According to iFarmer, Bangladesh’s ag sector:

  • Has around 16.5 million farmers, 80% of which are smallholders
  • Accounts for 12.1% of GDP
  • Makes up 38% of the total workforce

The Asian Development Bank states that Bangladeshi farmers take home just 40% of the consumer retail price of their produce due to highly fragmented and intermediated supply chains – both on the input side, and when it comes to selling produce. Post-harvest losses related to these inefficiencies reach $2.5 billion each year.

iFarmer cofounders
iFarmer co-founders Fahad Ifaz (left) and Jamil Akbar (right). Image credit: iFarmer

How it works:

The iFarmer platform includes three main service areas, according to Ifaz:

  • Inputs: “We work directly with Bayer, Syngenta, those sorts of companies, and operate as a last-mile distributor for their products,” he says.
  • Outputs: The data collected from its inputs business enables iFarmer to understand when a given farmer is likely to harvest their crop and how much produce they’ll have. It aggregates different farmers’ output in order to efficiently deliver to buyers such as retailers, wholesalers, and processors while minimizing waste and cost.
  • Financing: “Initially we started with a model comparable to Crowde, where you basically enable individuals to invest in farm portfolios against a return and we would channel that money to the farmers,” Ifaz says. “Last year we started partnering with financial institutions, mostly banks, and those banks are now using our data to directly give loans to the farmers.” 

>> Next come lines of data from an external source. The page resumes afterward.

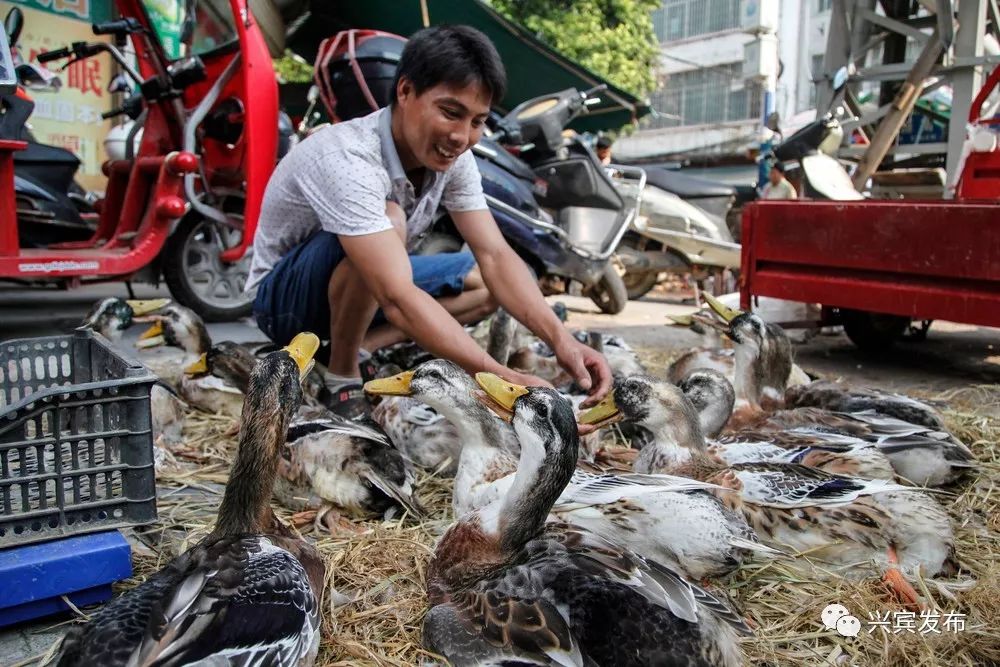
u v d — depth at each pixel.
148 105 7.38
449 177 4.32
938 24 10.07
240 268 8.21
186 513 3.56
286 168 4.46
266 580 2.30
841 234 6.54
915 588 3.01
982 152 9.18
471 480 3.42
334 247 4.29
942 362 7.36
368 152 3.88
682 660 2.20
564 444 2.73
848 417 4.25
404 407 4.21
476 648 2.41
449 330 3.65
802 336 8.45
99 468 2.84
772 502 3.26
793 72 24.27
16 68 6.51
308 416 3.89
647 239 10.63
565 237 7.74
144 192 7.28
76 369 3.66
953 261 5.88
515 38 10.79
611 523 3.02
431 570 2.92
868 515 3.13
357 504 3.51
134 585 2.94
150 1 7.06
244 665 2.12
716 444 3.96
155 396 4.36
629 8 20.41
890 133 10.66
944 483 3.95
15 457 3.54
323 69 6.78
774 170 11.10
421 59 3.58
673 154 27.34
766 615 2.89
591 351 3.96
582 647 2.28
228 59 7.50
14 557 2.66
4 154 6.09
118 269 6.76
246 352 4.88
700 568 2.95
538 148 8.40
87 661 2.04
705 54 27.45
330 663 2.55
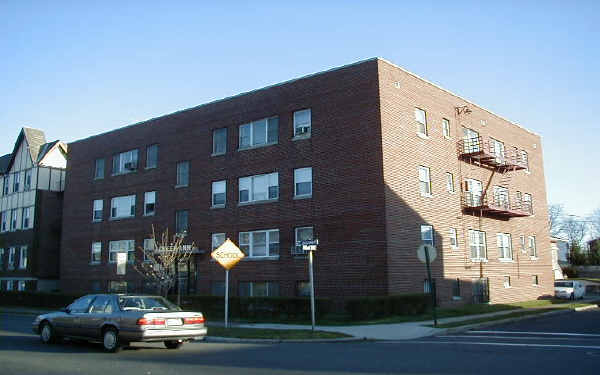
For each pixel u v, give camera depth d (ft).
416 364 36.63
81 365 37.68
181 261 98.32
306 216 87.86
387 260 78.07
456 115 101.55
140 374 33.71
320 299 71.15
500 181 112.78
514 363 36.58
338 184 84.94
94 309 47.70
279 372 33.88
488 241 104.42
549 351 42.60
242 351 45.01
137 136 119.03
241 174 98.02
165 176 111.24
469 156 100.78
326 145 87.30
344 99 86.38
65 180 135.44
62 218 137.28
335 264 83.41
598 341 49.32
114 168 123.65
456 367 35.17
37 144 154.30
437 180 92.63
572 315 82.17
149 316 44.24
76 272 127.34
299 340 52.70
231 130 101.35
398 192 82.64
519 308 90.89
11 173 158.81
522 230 118.73
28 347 48.39
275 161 93.45
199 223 103.14
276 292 89.92
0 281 153.07
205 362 38.73
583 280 189.16
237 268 95.91
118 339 44.60
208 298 82.28
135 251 114.01
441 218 91.81
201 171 104.73
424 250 63.10
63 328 49.19
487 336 55.16
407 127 87.56
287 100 93.61
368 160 82.12
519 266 114.21
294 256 88.22
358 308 68.59
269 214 92.84
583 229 302.86
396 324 64.75
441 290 88.69
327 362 37.99
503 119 118.73
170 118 112.88
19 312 102.27
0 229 158.20
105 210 123.24
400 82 87.61
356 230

“On top we have advisory services embedded,” he adds. “We are testing remote sensing and satellite-based imaging [to] build an insurance product for the farmers, but this is still just a pilot.”

iFarmer generates revenue by charging a commission on loans and a marketplace fee on users of its input and output services.

iFarmer by the numbers:

  • 7.7x revenue growth in 2021
  • 19 districts across Bangladesh served
  • 63,000-plus farmers served
  • 8,000-plus tons of produce per month delivered to institutional buyers, wholesale markets, and retailers – with an end-2022 target of reaching 50,000 tons per month
  • 2,900 agricultural retailer partners

What they say:

“We have a strong impact mandate, which is important for us,” Ifaz says. “[We’re] the only startup in Bangladesh that has an impact team, where we try to collect farmers’ stories to validate our impact, to create change.”

He notes that iFarmer has worked, or is in talks, with the likes of the UN Capital Development Fund, the Food & Agriculture Organization, CARE Bangladesh, iDE, and Swisscontact on a variety of potential impact projects.

“What we like is that they bring in a lot of accountability on impact […] It’s a work in progress, but I think these partners improve our accountability. Because at the end of the day, if we we don’t create value and impact for farmers, they won’t work with us.”